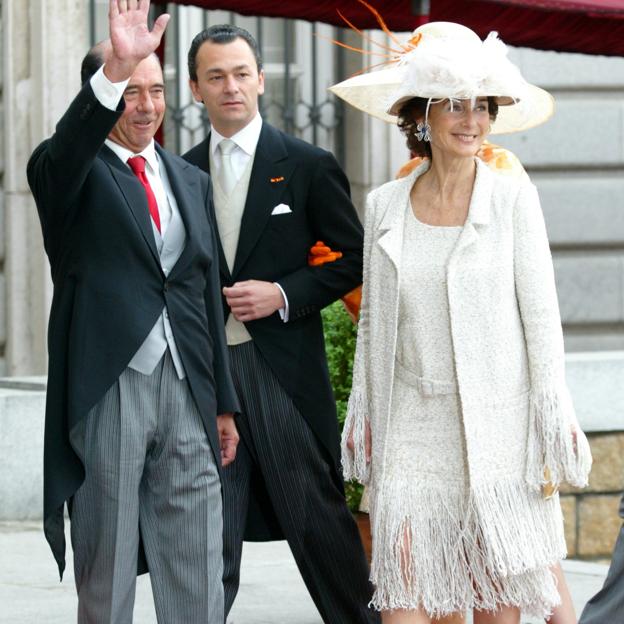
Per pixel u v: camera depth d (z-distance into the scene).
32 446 24.91
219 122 16.97
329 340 21.16
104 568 13.77
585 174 35.97
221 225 17.06
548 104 16.50
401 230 14.66
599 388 26.48
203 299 14.39
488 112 14.73
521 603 14.58
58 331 13.81
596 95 35.91
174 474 14.02
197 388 14.07
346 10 25.52
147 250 13.83
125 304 13.66
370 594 16.97
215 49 16.84
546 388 14.28
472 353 14.30
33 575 21.53
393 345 14.55
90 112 13.12
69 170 13.32
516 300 14.48
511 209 14.47
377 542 14.67
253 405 16.70
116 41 12.98
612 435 26.67
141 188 13.98
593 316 35.88
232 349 16.81
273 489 16.72
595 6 22.69
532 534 14.40
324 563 16.83
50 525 13.65
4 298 31.48
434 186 14.76
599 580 22.34
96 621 13.84
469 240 14.30
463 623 15.74
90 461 13.70
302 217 17.02
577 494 26.58
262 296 16.52
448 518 14.44
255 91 17.00
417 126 14.85
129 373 13.78
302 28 34.47
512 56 35.31
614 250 36.16
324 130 34.75
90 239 13.74
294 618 19.44
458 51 14.19
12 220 31.28
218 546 14.24
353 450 15.18
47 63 31.11
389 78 16.36
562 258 35.84
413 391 14.56
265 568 22.56
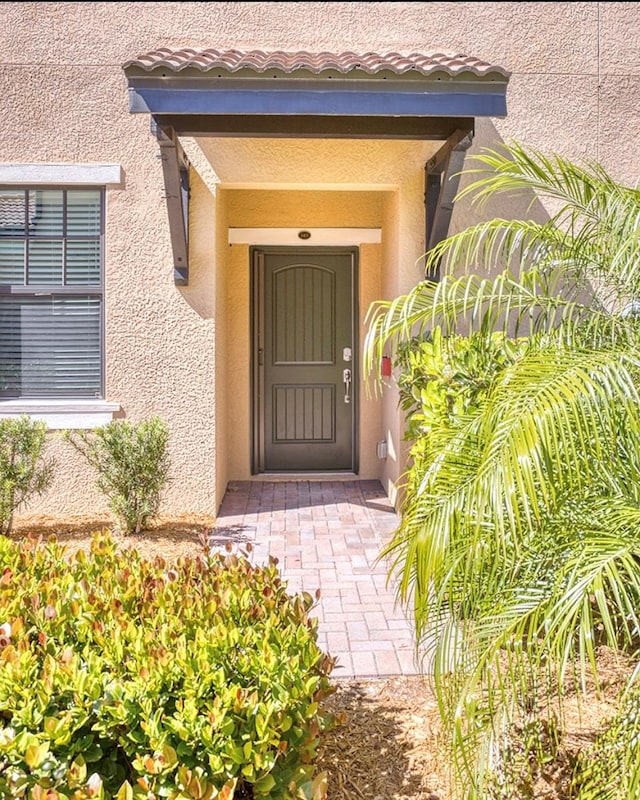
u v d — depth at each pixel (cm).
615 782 227
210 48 677
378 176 678
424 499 253
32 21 657
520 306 340
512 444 206
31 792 200
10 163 657
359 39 689
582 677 196
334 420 846
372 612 463
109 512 674
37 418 670
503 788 255
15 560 326
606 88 696
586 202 356
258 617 281
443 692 264
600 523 244
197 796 205
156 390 678
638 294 321
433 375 448
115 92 662
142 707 224
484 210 686
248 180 670
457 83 519
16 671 225
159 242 671
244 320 817
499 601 231
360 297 817
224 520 669
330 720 270
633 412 220
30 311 684
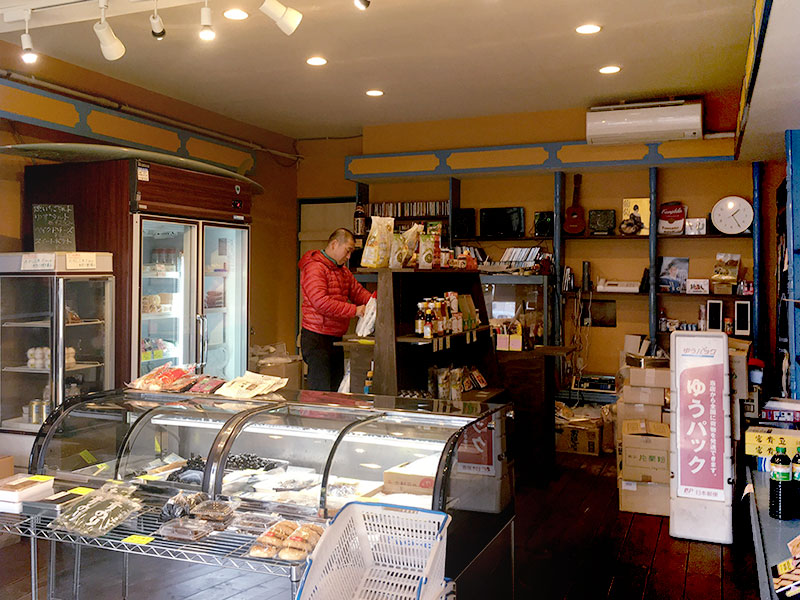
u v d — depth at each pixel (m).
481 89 6.14
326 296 4.94
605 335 7.11
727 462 3.94
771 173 6.43
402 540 2.20
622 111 6.27
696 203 6.74
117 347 4.68
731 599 3.29
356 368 4.15
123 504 2.60
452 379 4.38
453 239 7.37
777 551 2.59
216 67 5.46
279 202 8.17
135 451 2.97
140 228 4.70
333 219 8.37
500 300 7.14
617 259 7.06
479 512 2.68
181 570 3.34
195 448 2.89
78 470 2.97
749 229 6.45
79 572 3.17
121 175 4.69
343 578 2.12
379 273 3.73
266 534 2.32
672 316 6.86
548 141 6.98
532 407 5.07
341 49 5.01
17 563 3.51
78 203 4.82
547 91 6.22
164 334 5.19
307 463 2.71
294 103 6.66
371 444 2.63
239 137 7.42
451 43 4.88
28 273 4.28
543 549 3.90
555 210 6.95
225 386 3.23
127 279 4.67
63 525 2.48
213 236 5.68
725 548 3.91
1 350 4.36
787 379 5.25
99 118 5.55
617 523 4.31
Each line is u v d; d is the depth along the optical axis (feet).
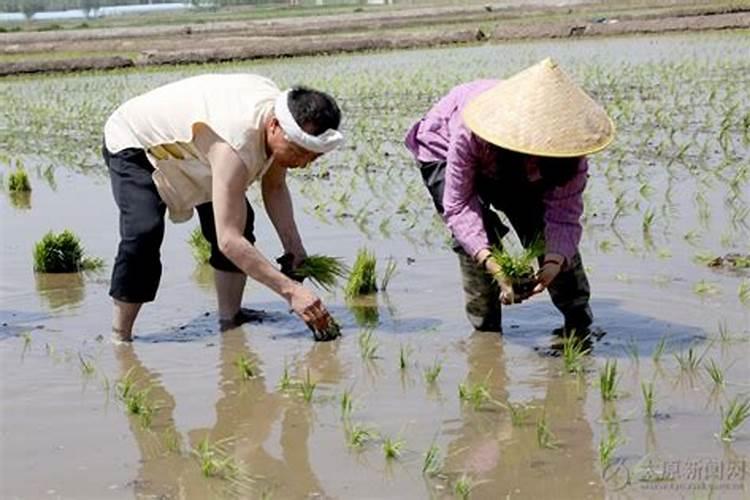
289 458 15.43
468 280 20.31
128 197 20.35
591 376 18.12
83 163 41.45
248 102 19.15
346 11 137.80
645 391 16.43
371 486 14.46
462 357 19.36
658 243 25.81
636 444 15.35
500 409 16.90
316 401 17.56
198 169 19.95
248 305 23.12
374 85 62.39
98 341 20.95
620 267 24.08
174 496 14.39
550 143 17.67
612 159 35.53
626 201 29.86
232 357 19.83
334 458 15.35
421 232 28.14
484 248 18.79
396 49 90.22
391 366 19.04
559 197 18.84
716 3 107.55
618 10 109.40
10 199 35.12
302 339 20.74
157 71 79.46
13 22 146.72
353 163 38.06
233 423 16.80
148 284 20.56
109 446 16.02
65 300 23.76
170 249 27.50
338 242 27.45
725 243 25.57
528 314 21.72
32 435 16.46
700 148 36.86
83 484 14.79
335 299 23.07
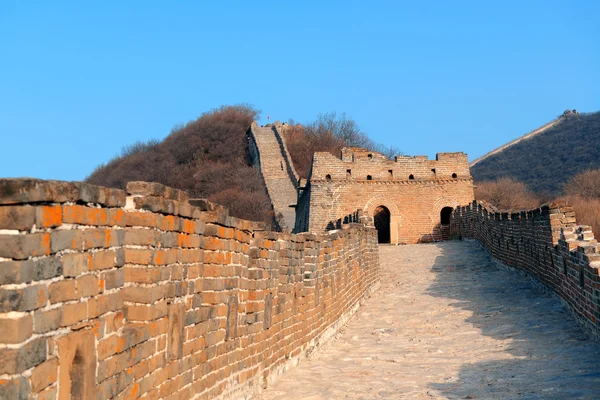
==========
If a line in the material holds "pixel", copy it.

● EXERCISE OUTPUT:
Per pixel u v: camera depth d (z-distance into the scene).
u v d — depth at each pixel (cm).
u v d — depth at each pixel (m).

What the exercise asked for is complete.